## [Requirement]
Put every line of text in the data below into a Markdown table with the columns "No." and "Line," numbering the rows in order and leaving out blank lines. Do not include the pictures in your answer.

::: Data shown :::

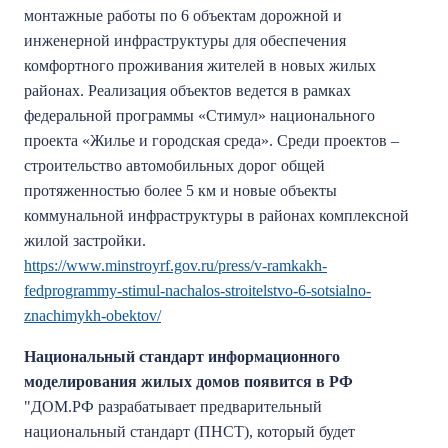
монтажные работы по 6 объектам дорожной и
инженерной инфраструктуры для обеспечения
комфортного проживания жителей в новых жилых
районах. Реализация объектов ведется в рамках
федеральной программы «Стимул» национального
проекта «Жилье и городская среда». Среди проектов –
строительство автомобильных дорог общей
протяженностью более 5 км и новые объекты
коммунальной инфраструктуры в районах комплексной
жилой застройки.
https://www.minstroyrf.gov.ru/press/v-ramkakh-
fedprogrammy-stimul-nachalos-stroitelstvo-6-sotsialno-
znachimykh-obektov/
Национальный стандарт информационного
моделирования жилых домов появится в РФ
"ДОМ.РФ разрабатывает предварительный
национальный стандарт (ПНСТ), который будет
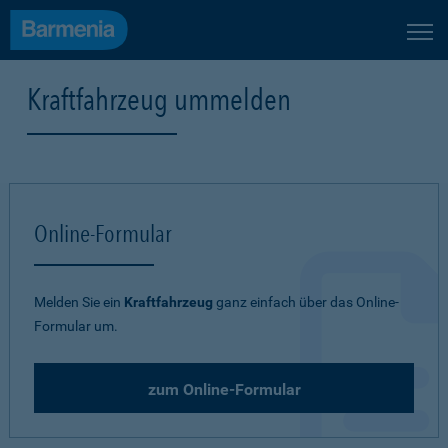
Kraftfahrzeug ummelden
Online-Formular
Melden Sie ein
Kraftfahrzeug
ganz einfach über das Online-
Formular um.
zum Online-Formular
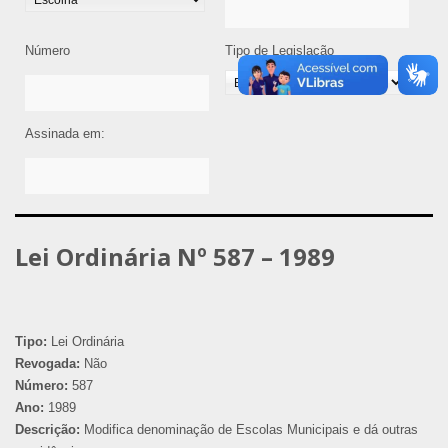
Número
Tipo de Legislação
Assinada em:
Lei Ordinária Nº 587 – 1989
Tipo:
Lei Ordinária
Revogada:
Não
Número:
587
Ano:
1989
Descrição:
Modifica denominação de Escolas Municipais e dá outras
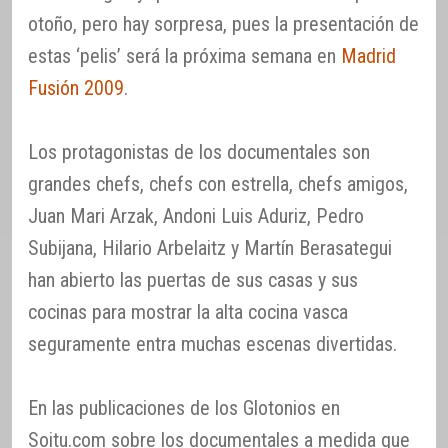
otoño, pero hay sorpresa, pues la presentación de
estas ‘pelis’ será la próxima semana en
Madrid
Fusión 2009
.
Los protagonistas de los documentales son
grandes chefs, chefs con estrella, chefs amigos,
Juan Mari Arzak, Andoni Luis Aduriz, Pedro
Subijana, Hilario Arbelaitz y Martín Berasategui
han abierto las puertas de sus casas y sus
cocinas para mostrar la alta cocina vasca
seguramente entra muchas escenas divertidas.
En las publicaciones de los Glotonios en
Soitu.com sobre los documentales a medida que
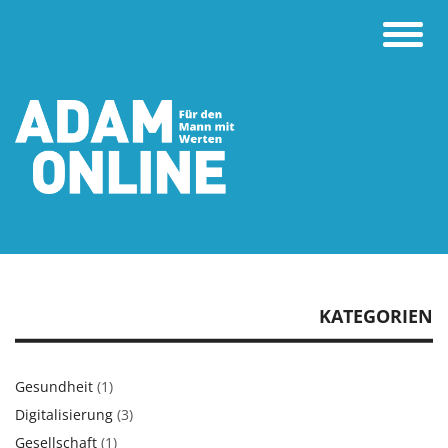
Toggle
naviga
KATEGORIEN
Gesundheit
(1)
Digitalisierung
(3)
Gesellschaft
(1)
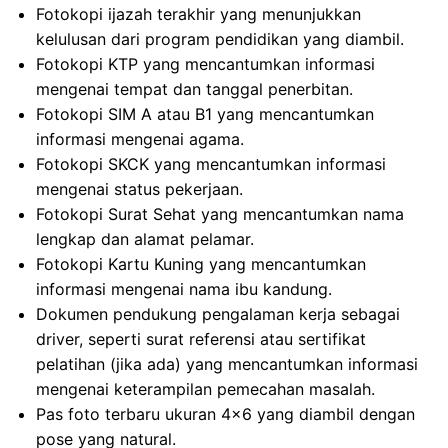
Fotokopi ijazah terakhir yang menunjukkan
kelulusan dari program pendidikan yang diambil.
Fotokopi KTP yang mencantumkan informasi
mengenai tempat dan tanggal penerbitan.
Fotokopi SIM A atau B1 yang mencantumkan
informasi mengenai agama.
Fotokopi SKCK yang mencantumkan informasi
mengenai status pekerjaan.
Fotokopi Surat Sehat yang mencantumkan nama
lengkap dan alamat pelamar.
Fotokopi Kartu Kuning yang mencantumkan
informasi mengenai nama ibu kandung.
Dokumen pendukung pengalaman kerja sebagai
driver, seperti surat referensi atau sertifikat
pelatihan (jika ada) yang mencantumkan informasi
mengenai keterampilan pemecahan masalah.
Pas foto terbaru ukuran 4×6 yang diambil dengan
pose yang natural.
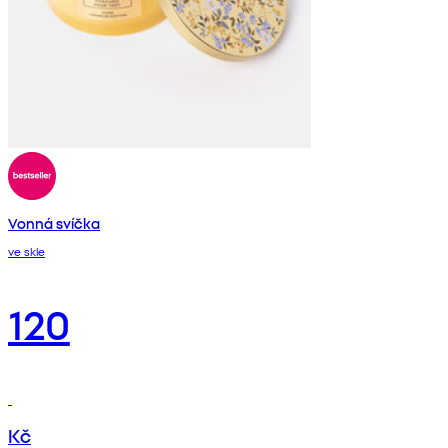
Vonná svíčka
ve skle
120
Kč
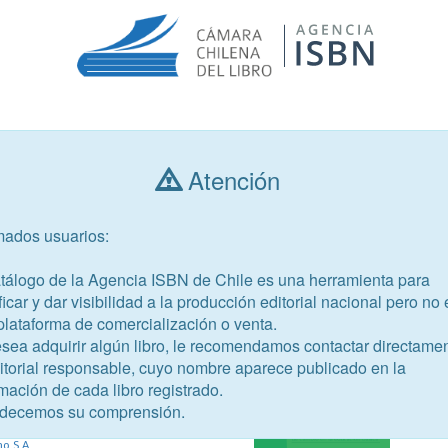
Consultar libros
Atención
mados usuarios:
Año de publicación
Público objetivo
atálogo de la Agencia ISBN de Chile es una herramienta para
ficar y dar visibilidad a la producción editorial nacional pero no 
plataforma de comercialización o venta.
esea adquirir algún libro, le recomendamos contactar directame
ditorial responsable, cuyo nombre aparece publicado en la
32-9
mación de cada libro registrado.
decemos su comprensión.
erger, Guillermo
o S.A.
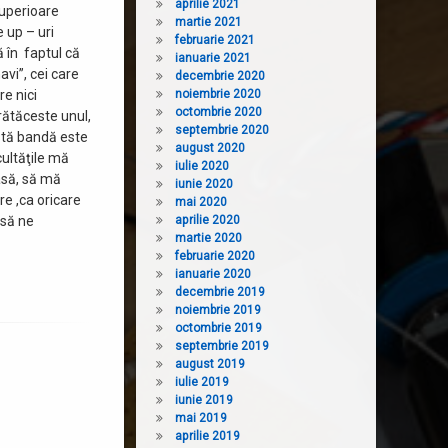
aprilie 2021
superioare
martie 2021
 up – uri
februarie 2021
ă în faptul că
ianuarie 2021
vi”, cei care
decembrie 2020
re nici
noiembrie 2020
octombrie 2020
rătăceste unul,
septembrie 2020
stă bandă este
august 2020
cultăţile mă
iulie 2020
asă, să mă
iunie 2020
re ,ca oricare
mai 2020
 să ne
aprilie 2020
martie 2020
februarie 2020
ianuarie 2020
decembrie 2019
noiembrie 2019
octombrie 2019
septembrie 2019
august 2019
iulie 2019
iunie 2019
mai 2019
aprilie 2019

:::

## [Exercise answer]
| No. | Line |
|---|---|
| 1 | монтажные работы по 6 объектам дорожной и |
| 2 | инженерной инфраструктуры для обеспечения |
| 3 | комфортного проживания жителей в новых жилых |
| 4 | районах. Реализация объектов ведется в рамках |
| 5 | федеральной программы «Стимул» национального |
| 6 | проекта «Жилье и городская среда». Среди проектов – |
| 7 | строительство автомобильных дорог общей |
| 8 | протяженностью более 5 км и новые объекты |
| 9 | коммунальной инфраструктуры в районах комплексной |
| 10 | жилой застройки. |
| 11 | https://www.minstroyrf.gov.ru/press/v-ramkakh- |
| 12 | fedprogrammy-stimul-nachalos-stroitelstvo-6-sotsialno- |
| 13 | znachimykh-obektov/ |
| 14 | Национальный стандарт информационного |
| 15 | моделирования жилых домов появится в РФ |
| 16 | "ДОМ.РФ разрабатывает предварительный |
| 17 | национальный стандарт (ПНСТ), который будет |
| 18 | Kraftfahrzeug ummelden |
| 19 | Online-Formular |
| 20 | Melden Sie ein |
| 21 | Kraftfahrzeug |
| 22 | ganz einfach über das Online- |
| 23 | Formular um. |
| 24 | zum Online-Formular |
| 25 | Número |
| 26 | Tipo de Legislação |
| 27 | Assinada em: |
| 28 | Lei Ordinária Nº 587 – 1989 |
| 29 | Tipo: |
| 30 | Lei Ordinária |
| 31 | Revogada: |
| 32 | Não |
| 33 | Número: |
| 34 | 587 |
| 35 | Ano: |
| 36 | 1989 |
| 37 | Descrição: |
| 38 | Modifica denominação de Escolas Municipais e dá outras |
| 39 | otoño, pero hay sorpresa, pues la presentación de |
| 40 | estas ‘pelis’ será la próxima semana en |
| 41 | Madrid |
| 42 | Fusión 2009 |
| 43 | . |
| 44 | Los protagonistas de los documentales son |
| 45 | grandes chefs, chefs con estrella, chefs amigos, |
| 46 | Juan Mari Arzak, Andoni Luis Aduriz, Pedro |
| 47 | Subijana, Hilario Arbelaitz y Martín Berasategui |
| 48 | han abierto las puertas de sus casas y sus |
| 49 | cocinas para mostrar la alta cocina vasca |
| 50 | seguramente entra muchas escenas divertidas. |
| 51 | En las publicaciones de los Glotonios en |
| 52 | Soitu.com sobre los documentales a medida que |
| 53 | Toggle |
| 54 | naviga |
| 55 | KATEGORIEN |
| 56 | Gesundheit |
| 57 | (1) |
| 58 | Digitalisierung |
| 59 | (3) |
| 60 | Gesellschaft |
| 61 | (1) |
| 62 | Fotokopi ijazah terakhir yang menunjukkan |
| 63 | kelulusan dari program pendidikan yang diambil. |
| 64 | Fotokopi KTP yang mencantumkan informasi |
| 65 | mengenai tempat dan tanggal penerbitan. |
| 66 | Fotokopi SIM A atau B1 yang mencantumkan |
| 67 | informasi mengenai agama. |
| 68 | Fotokopi SKCK yang mencantumkan informasi |
| 69 | mengenai status pekerjaan. |
| 70 | Fotokopi Surat Sehat yang mencantumkan nama |
| 71 | lengkap dan alamat pelamar. |
| 72 | Fotokopi Kartu Kuning yang mencantumkan |
| 73 | informasi mengenai nama ibu kandung. |
| 74 | Dokumen pendukung pengalaman kerja sebagai |
| 75 | driver, seperti surat referensi atau sertifikat |
| 76 | pelatihan (jika ada) yang mencantumkan informasi |
| 77 | mengenai keterampilan pemecahan masalah. |
| 78 | Pas foto terbaru ukuran 4×6 yang diambil dengan |
| 79 | pose yang natural. |
| 80 | Vonná svíčka |
| 81 | ve skle |
| 82 | 120 |
| 83 | Kč |
| 84 | Consultar libros |
| 85 | Atención |
| 86 | mados usuarios: |
| 87 | Año de publicación |
| 88 | Público objetivo |
| 89 | atálogo de la Agencia ISBN de Chile es una herramienta para |
| 90 | ficar y dar visibilidad a la producción editorial nacional pero no  |
| 91 | plataforma de comercialización o venta. |
| 92 | esea adquirir algún libro, le recomendamos contactar directame |
| 93 | ditorial responsable, cuyo nombre aparece publicado en la |
| 94 | 32-9 |
| 95 | mación de cada libro registrado. |
| 96 | decemos su comprensión. |
| 97 | erger, Guillermo |
| 98 | o S.A. |
| 99 | aprilie 2021 |
| 100 | superioare |
| 101 | martie 2021 |
| 102 |  up – uri |
| 103 | februarie 2021 |
| 104 | ă în faptul că |
| 105 | ianuarie 2021 |
| 106 | vi”, cei care |
| 107 | decembrie 2020 |
| 108 | re nici |
| 109 | noiembrie 2020 |
| 110 | octombrie 2020 |
| 111 | rătăceste unul, |
| 112 | septembrie 2020 |
| 113 | stă bandă este |
| 114 | august 2020 |
| 115 | cultăţile mă |
| 116 | iulie 2020 |
| 117 | asă, să mă |
| 118 | iunie 2020 |
| 119 | re ,ca oricare |
| 120 | mai 2020 |
| 121 |  să ne |
| 122 | aprilie 2020 |
| 123 | martie 2020 |
| 124 | februarie 2020 |
| 125 | ianuarie 2020 |
| 126 | decembrie 2019 |
| 127 | noiembrie 2019 |
| 128 | octombrie 2019 |
| 129 | septembrie 2019 |
| 130 | august 2019 |
| 131 | iulie 2019 |
| 132 | iunie 2019 |
| 133 | mai 2019 |
| 134 | aprilie 2019 |